As lockdowns lift across the world, analysts expect some of these gains to reverse. However, the acceleration of consumer behavioral change looks set to benefit streamers. An Ampere Analysis report featured on Rapid TV News forecasts that streaming may gain 12% of additional growth in revenue by 2025.
“The drive to reach consumers directly . . . is going to continue to be front of mind as the dominant strategy for all media companies,” Cordiner says.
They will do this, he suggests, either by sheer scale of content (the model pursued by Comcast, Disney, Netflix, Amazon, and Apple) or by catering to people’s passions with more niche OTT options.
Examples include BritBox, an OTT platform for British TV shows from UK broadcasters ITV and BBC; the June launch of Barça TV+, a new SVOD from Spanish La Liga champions FC Barcelona; and the launch of Nowave—a French-based SVOD specializing in rarely seen art house movies.
Netflix and Amazon Prime Video are also ramping up local content in international markets. The US, India, and China have the highest proportion of audiences regularly watching local content, according to an Ampere Analysis report featured on Digital TV Europe. In markets like the UK, popular local content can outperform even some blockbuster international titles, the analyst found.
Direct-to-consumer strategies are geared toward the long-term future of media and entertainment alongside a mix of revenue models.
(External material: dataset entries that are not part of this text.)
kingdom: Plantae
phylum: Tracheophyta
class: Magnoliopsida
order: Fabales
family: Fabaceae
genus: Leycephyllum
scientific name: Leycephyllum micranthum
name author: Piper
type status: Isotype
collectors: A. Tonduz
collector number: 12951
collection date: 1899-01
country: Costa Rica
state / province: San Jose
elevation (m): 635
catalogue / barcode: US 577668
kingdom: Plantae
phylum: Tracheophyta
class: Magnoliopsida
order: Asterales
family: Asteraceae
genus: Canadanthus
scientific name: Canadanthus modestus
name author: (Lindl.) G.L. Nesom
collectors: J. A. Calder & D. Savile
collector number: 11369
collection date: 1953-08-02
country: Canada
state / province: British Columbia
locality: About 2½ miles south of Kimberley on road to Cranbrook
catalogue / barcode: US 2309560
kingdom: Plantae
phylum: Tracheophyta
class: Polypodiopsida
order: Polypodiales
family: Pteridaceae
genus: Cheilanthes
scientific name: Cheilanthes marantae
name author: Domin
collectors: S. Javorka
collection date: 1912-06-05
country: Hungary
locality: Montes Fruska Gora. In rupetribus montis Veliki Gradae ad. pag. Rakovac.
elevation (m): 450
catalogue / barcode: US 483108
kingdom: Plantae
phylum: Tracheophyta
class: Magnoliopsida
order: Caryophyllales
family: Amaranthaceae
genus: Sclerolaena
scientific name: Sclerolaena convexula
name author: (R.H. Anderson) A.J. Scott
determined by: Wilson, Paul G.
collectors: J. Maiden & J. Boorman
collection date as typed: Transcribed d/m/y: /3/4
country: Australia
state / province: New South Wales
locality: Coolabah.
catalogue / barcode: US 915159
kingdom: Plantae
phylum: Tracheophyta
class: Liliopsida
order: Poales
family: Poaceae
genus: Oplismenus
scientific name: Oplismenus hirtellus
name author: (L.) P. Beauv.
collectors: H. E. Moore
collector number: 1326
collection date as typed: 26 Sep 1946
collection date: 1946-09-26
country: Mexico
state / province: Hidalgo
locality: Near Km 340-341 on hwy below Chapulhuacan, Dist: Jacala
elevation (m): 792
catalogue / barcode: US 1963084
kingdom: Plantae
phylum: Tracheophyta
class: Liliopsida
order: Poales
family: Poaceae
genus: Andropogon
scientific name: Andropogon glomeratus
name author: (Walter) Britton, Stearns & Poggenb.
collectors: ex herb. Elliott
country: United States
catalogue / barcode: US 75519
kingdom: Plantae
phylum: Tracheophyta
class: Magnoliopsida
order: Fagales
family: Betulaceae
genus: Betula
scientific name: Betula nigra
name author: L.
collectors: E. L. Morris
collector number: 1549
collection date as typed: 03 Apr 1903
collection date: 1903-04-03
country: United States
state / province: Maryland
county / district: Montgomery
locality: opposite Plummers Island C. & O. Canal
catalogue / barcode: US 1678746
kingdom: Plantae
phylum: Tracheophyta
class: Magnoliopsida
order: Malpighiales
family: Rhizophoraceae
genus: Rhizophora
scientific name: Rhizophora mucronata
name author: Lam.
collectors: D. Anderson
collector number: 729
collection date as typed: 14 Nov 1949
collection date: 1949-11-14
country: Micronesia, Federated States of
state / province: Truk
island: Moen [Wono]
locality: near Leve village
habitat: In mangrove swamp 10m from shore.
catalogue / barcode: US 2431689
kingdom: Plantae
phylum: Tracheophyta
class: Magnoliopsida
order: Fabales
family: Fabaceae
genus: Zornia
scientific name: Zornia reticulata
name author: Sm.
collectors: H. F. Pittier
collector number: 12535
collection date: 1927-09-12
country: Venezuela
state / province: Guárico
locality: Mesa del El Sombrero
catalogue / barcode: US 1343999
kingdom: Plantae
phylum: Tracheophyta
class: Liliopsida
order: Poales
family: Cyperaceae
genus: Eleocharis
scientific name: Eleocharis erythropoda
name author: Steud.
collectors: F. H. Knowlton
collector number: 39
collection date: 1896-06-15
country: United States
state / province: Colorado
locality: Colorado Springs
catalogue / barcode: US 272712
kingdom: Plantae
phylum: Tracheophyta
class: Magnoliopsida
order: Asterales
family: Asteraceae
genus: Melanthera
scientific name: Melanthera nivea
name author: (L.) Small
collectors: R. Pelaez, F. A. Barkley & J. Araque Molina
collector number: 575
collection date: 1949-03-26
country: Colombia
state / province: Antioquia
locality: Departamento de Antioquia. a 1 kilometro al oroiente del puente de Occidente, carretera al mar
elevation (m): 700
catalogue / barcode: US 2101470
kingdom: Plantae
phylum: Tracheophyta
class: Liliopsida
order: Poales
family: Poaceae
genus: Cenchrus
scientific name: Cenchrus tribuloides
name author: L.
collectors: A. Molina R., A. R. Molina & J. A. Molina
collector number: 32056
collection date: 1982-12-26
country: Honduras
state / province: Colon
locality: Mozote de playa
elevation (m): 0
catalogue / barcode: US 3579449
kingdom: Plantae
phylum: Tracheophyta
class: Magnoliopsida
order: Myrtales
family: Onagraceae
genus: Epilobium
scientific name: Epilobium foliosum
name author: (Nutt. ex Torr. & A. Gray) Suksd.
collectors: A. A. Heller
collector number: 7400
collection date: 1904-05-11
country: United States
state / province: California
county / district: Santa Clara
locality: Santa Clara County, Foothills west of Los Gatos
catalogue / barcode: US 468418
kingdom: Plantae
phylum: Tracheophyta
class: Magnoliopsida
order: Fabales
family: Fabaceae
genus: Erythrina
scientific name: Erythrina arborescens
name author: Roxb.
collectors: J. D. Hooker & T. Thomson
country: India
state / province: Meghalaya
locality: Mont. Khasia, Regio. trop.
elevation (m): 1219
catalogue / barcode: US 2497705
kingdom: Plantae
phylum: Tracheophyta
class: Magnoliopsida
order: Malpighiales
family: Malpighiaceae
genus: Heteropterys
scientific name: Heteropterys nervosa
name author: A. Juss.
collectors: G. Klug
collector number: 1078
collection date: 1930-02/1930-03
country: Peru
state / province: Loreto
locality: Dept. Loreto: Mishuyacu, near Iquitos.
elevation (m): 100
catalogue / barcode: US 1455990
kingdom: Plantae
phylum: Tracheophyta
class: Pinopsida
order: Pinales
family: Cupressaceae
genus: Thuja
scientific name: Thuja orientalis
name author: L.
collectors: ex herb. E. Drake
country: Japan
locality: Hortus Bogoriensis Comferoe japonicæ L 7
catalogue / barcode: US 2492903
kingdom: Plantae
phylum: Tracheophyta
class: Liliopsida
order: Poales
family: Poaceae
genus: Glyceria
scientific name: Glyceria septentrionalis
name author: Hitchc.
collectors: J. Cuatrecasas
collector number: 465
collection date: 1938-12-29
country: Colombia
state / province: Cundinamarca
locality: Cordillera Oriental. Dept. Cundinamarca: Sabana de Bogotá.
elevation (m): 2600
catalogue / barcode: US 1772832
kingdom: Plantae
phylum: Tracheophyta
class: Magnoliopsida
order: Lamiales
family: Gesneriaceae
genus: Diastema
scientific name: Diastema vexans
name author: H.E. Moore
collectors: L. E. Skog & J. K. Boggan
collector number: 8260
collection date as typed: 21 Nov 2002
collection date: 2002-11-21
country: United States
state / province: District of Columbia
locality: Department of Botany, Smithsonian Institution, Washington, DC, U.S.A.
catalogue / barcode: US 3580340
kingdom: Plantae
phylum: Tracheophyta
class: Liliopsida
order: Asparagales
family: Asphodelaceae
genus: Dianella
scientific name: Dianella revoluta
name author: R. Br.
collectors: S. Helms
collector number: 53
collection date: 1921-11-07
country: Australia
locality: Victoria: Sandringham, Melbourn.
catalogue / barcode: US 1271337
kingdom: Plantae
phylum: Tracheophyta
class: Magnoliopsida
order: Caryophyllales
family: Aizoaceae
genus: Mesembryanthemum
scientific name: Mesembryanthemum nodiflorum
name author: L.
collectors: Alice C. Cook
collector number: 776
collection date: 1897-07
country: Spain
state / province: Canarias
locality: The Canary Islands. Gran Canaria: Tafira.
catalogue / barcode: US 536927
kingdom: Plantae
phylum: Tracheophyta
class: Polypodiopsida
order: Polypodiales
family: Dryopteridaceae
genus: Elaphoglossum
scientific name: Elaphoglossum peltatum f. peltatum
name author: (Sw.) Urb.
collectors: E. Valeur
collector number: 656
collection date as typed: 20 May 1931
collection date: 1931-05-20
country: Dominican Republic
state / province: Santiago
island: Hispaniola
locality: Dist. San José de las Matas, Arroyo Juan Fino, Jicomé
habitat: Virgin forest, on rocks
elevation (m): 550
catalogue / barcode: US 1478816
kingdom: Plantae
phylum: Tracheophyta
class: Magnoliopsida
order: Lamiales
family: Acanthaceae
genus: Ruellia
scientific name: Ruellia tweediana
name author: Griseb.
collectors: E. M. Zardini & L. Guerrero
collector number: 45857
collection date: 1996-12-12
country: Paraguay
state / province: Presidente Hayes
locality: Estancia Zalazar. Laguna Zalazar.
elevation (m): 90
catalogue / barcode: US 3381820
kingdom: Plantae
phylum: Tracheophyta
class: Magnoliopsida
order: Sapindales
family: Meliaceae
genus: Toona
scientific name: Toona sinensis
Together with subscription and advertising-led models, increased transactional VOD is likely to follow some studios’ recent experimentation with collapsing traditional release windows. There will, of course, be tiered or hybrid offerings of these monetization strategies to give consumers even more choices.
Whatever the strategy, audiences need more content—and quickly—according to Cordiner. He advises that every platform will need to keep its value high with fresh programming to satisfy the demands of increased viewing and prevent content-hungry viewers from churning away to something else.